▶ _THE REQUEST_:
Resume the passage below on opening public access to corner-locked and checkerboarded land, starting right after its final sentence.

▶ _PASSAGE GIVEN_:
★ ★ ★ ★

The federal government could also secure a public right-of-way with strategic purchases to access corner- locked land. Webster, with TRCP, said the Land and Water Conservation Fund could be used to make smaller strategic purchases of key parcels as well as larger purchases of entire sections that could help dissolve some of the checkerboarding at the root of the issue. It helps, he said, that the LWCF is now permanently funded and approximately $60 million of it is set aside specifically for access initiatives. Of course, the public buying those strategic parcels would require willing sellers.

Land swaps are another solution that’s discussed in access, conservation and property rights circles. Unlike an outright purchase, a land swap involves the release of some federal land in exchange for the acquisition of some private land. Land swaps are time-intensive, costly and sometimes controversial, but they’ve also been effective in resolving the checkerboard land ownership pattern and can garner landowner support. Indeed, they’ve been used extensively in the Custer Gallatin National Forest to consolidate public land in the Bridger and Bangtail mountains.

★ ★ ★ ★

▶ _SUPPLIED DATA_:
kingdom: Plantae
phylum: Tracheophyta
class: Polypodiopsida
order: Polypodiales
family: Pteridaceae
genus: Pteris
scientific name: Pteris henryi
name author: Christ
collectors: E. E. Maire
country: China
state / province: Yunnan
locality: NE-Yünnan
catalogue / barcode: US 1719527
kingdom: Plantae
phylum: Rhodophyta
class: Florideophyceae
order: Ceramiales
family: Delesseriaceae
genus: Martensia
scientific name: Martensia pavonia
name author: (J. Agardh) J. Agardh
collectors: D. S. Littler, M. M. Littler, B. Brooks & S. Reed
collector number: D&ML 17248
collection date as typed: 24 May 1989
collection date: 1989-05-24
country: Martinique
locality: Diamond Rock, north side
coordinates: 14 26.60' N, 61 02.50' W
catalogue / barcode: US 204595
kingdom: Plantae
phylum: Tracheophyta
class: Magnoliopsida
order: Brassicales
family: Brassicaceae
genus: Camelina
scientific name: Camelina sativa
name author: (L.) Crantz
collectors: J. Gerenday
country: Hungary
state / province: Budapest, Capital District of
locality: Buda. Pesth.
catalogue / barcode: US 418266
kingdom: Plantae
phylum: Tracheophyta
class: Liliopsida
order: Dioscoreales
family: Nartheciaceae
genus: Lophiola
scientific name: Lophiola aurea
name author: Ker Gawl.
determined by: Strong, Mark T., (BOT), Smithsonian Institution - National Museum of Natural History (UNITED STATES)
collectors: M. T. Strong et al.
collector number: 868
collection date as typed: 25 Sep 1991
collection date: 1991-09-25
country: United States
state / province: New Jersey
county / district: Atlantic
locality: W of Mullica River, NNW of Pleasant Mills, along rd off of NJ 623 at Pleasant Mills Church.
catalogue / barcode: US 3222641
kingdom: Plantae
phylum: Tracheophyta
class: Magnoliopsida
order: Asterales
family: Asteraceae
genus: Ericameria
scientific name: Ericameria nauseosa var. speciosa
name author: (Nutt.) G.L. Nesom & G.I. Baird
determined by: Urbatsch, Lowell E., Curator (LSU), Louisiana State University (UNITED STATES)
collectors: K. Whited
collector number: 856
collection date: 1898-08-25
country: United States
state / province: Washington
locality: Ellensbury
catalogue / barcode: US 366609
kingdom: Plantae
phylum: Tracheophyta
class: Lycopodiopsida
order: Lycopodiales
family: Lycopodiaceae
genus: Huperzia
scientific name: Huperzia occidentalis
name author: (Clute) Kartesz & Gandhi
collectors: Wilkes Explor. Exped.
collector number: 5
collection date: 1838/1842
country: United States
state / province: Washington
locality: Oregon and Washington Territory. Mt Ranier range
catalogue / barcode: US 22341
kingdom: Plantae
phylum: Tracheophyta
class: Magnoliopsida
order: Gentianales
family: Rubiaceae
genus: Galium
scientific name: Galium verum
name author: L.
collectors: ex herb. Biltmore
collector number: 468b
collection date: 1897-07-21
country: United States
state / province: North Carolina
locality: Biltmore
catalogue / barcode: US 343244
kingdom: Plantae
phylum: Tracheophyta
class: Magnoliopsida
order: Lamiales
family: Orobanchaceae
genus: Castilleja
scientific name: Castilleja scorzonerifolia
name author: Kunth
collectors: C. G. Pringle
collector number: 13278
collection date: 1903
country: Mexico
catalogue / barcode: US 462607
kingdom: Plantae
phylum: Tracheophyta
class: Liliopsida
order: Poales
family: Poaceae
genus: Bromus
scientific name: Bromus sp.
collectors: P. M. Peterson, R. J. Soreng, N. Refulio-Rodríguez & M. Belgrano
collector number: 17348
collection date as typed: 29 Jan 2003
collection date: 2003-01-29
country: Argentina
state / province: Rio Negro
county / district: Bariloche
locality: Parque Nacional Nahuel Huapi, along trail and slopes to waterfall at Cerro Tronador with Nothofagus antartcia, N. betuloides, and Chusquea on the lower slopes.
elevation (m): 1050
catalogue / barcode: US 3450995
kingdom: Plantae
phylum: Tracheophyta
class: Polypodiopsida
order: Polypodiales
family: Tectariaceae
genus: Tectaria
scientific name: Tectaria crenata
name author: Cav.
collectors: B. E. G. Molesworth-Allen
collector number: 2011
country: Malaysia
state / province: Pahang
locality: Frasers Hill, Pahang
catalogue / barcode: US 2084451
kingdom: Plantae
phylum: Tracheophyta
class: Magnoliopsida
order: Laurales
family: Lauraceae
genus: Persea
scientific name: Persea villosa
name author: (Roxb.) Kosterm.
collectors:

★ ★ ★ ★

▶ _FINAL RESULT_:
Most recently, Forest Service leadership has authorized a swap in the South Crazies and is weighing another swap along the Crazies’ eastern edge. One of the agency’s primary motivations in initiating the latter swap was to consolidate checkerboard ownership patterns, which “contributed to over a century of complicated management situations and problematic access issues for all users,” according to a September 2023 press release about the agency’s decision to tentatively authorize the swap.

At the state level, there are incentive-based, voluntary programs that reward landowners for opening access to public hunters through payments and tax incentives. Some programs, like the Unlocking Public Lands and Public Access Land Agreement, are specifically tailored for just these scenarios. In 2023, PALA agreements collectively opened access to 540,000 acres of inaccessible or “under-accessible” acres of public land, according to Ed Beall, who chairs the Private Land/Public Wildlife Advisory Council. (The Unlocking Public Lands program, which is tax-incentive based, rather than payment-based, has more modest participation, opening access to about 2,500 acres last year.)

Beall said these programs distinguish Montana from Wyoming, where there isn’t such robust access to checkerboard public land. Programs like PALA also help to create a cooperative environment between recreationists and the private landowners who help support the healthy wildlife populations that many Montanans celebrate, he said. Though generally lauded by hunters, the agencies that administer them and the lawmakers who authorized them, such programs create a somewhat short-term fix: The maximum length of an access agreement is 10 years.

Judicial Branch Rulings

Nearly everyone interviewed for this series agreed that the next big development in the corner-crossing debate will likely come from the judiciary.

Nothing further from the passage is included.